**Task prompt**
What do the lines from the one containing "[66,722,75,733] 4 -> [65,994,97,1010] 2.4" through the end of the entries say? Quote them exactly, and only them.

**Listed records**
>>>
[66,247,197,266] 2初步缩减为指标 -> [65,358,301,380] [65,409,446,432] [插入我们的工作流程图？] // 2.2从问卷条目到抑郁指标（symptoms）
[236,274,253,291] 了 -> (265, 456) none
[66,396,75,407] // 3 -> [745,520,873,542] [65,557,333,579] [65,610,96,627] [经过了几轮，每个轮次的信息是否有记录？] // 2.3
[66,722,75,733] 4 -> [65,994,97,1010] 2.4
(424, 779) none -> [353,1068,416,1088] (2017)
<<<
**Solution to this problem**
[66,722,75,733] 4 -> [65,994,97,1010] 2.4
(424, 779) none -> [353,1068,416,1088] (2017)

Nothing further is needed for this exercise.